Open noanti opened 1 year ago
@CStanKonrad Is there a practical example that using external Memory?
Regarding the question, the suggested implementation of kNN retrieves for each query in the memory layer k most matching keys from the memory cache. In the 3B model, there are 3 memory layers, each having 32 heads, which gives 96 retrievals per token. In general, we recommend using the brute force approach (full attention - no kNN; an example of such an approach is implemented in this repository) for memories that fit on GPU. However, if you want to use Faiss you will need to tune the index manually (note that the faster Faiss indexes have a training stage and allow to balance between speed and retrieval accuracy).
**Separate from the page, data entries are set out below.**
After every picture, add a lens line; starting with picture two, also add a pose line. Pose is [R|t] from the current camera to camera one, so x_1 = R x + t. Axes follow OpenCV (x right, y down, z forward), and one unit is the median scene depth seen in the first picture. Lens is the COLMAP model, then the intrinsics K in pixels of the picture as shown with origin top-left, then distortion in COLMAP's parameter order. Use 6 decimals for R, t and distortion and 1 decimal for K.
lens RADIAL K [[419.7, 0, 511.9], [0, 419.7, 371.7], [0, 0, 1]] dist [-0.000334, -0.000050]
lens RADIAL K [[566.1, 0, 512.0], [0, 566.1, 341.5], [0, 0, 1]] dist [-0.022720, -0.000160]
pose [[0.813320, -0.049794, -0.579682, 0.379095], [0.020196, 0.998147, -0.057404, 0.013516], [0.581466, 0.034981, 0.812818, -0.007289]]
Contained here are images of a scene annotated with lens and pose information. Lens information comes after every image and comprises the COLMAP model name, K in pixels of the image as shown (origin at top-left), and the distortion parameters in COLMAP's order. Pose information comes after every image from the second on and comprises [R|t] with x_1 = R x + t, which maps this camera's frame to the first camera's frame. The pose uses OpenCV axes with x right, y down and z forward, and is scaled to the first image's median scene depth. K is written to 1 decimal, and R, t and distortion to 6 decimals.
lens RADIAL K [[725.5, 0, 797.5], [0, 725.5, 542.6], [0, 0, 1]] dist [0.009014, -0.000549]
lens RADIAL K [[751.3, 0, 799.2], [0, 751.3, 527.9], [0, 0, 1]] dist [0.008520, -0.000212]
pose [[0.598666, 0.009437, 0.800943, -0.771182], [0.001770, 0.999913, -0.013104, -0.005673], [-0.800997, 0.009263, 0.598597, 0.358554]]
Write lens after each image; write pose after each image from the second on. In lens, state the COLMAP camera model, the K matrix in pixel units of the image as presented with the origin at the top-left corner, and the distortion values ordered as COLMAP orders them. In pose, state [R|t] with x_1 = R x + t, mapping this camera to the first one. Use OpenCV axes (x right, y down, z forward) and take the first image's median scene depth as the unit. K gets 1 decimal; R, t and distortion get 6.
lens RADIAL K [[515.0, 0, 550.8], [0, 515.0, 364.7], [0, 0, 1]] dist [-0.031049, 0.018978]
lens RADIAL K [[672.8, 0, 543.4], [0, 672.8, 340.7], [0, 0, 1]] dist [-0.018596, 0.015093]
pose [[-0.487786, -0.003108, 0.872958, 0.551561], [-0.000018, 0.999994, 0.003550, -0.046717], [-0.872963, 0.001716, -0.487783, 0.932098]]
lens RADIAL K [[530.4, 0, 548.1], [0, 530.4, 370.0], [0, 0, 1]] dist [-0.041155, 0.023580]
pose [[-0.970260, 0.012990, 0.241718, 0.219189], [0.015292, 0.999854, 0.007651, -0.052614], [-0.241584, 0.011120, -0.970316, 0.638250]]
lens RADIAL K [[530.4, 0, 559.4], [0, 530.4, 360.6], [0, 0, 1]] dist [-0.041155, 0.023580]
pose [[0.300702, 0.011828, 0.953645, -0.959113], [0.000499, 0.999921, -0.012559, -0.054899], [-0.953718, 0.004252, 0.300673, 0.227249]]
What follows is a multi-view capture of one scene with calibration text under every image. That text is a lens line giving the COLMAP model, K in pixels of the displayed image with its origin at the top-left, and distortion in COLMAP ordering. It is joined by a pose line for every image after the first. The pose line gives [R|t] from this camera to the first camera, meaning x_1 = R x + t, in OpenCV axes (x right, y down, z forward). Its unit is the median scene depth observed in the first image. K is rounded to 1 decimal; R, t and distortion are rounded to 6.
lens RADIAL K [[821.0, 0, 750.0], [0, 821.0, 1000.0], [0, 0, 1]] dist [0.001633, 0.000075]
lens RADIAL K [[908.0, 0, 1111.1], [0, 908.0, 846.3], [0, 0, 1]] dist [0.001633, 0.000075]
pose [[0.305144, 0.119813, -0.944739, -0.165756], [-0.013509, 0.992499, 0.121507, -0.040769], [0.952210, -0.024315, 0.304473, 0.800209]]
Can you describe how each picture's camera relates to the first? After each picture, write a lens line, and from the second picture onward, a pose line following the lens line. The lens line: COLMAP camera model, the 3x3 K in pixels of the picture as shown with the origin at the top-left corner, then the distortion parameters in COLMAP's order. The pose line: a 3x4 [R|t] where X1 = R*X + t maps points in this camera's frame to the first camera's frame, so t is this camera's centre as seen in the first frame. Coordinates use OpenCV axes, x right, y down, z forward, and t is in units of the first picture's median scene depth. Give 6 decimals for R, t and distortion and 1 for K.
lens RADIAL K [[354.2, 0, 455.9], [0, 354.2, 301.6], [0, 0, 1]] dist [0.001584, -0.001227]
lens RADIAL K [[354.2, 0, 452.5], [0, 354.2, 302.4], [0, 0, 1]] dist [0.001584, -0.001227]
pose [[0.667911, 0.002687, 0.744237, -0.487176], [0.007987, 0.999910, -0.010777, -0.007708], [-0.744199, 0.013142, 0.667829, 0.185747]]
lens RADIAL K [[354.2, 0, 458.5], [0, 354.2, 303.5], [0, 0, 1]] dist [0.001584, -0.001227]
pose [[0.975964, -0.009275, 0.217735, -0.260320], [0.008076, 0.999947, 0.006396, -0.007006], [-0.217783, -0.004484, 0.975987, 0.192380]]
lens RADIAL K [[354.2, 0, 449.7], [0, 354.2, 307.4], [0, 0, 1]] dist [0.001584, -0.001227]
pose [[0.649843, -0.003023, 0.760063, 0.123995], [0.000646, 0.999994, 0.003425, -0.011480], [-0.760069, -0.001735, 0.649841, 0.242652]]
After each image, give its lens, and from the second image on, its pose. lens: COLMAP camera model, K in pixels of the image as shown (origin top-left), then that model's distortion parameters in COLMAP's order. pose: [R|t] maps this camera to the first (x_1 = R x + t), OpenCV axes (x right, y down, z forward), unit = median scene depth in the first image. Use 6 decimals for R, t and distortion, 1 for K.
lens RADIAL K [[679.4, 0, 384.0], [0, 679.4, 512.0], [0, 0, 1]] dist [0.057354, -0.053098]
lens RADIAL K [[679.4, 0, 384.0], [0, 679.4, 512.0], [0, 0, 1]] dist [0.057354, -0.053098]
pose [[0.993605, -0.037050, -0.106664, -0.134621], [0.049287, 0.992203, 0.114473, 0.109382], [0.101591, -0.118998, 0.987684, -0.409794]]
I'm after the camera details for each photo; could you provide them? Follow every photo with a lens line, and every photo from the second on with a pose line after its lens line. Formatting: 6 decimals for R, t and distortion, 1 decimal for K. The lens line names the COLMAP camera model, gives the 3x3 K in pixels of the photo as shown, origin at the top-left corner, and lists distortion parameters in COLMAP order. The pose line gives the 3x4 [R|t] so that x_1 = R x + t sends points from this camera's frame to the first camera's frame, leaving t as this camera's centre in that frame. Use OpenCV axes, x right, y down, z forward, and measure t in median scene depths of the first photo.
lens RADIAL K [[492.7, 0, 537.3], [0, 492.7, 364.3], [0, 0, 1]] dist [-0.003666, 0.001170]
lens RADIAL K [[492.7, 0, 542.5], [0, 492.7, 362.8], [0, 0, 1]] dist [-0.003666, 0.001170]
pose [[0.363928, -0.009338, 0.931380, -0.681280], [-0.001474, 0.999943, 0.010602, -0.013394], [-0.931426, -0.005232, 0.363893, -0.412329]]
We currently do not provide practical examples with Faiss.
Example times obtained on 40GB A100 GPU with bfloat16 precision using code from this repository (populating of memory cache takes around 17s in this case): process 64k tokens, then generate 100 tokens: ~23s process 64k tokens, then generate 200 tokens: ~29s process 64k tokens, then generate 300 tokens ~36s process 64k tokens, then generate 400 tokens ~43s process 64k tokens, then generate 500 tokens ~50s So in case of 64k memory generation of one token is <= 0.07s (note that if you generate a lot, this time will increase as memory will increase during generation)
Got it, thanks!
If i use faiss as a Memory, during the inference,calculating each token requires 3(becase there are 3 memory attention layers) knn search, right? Will the generation speed become very slow?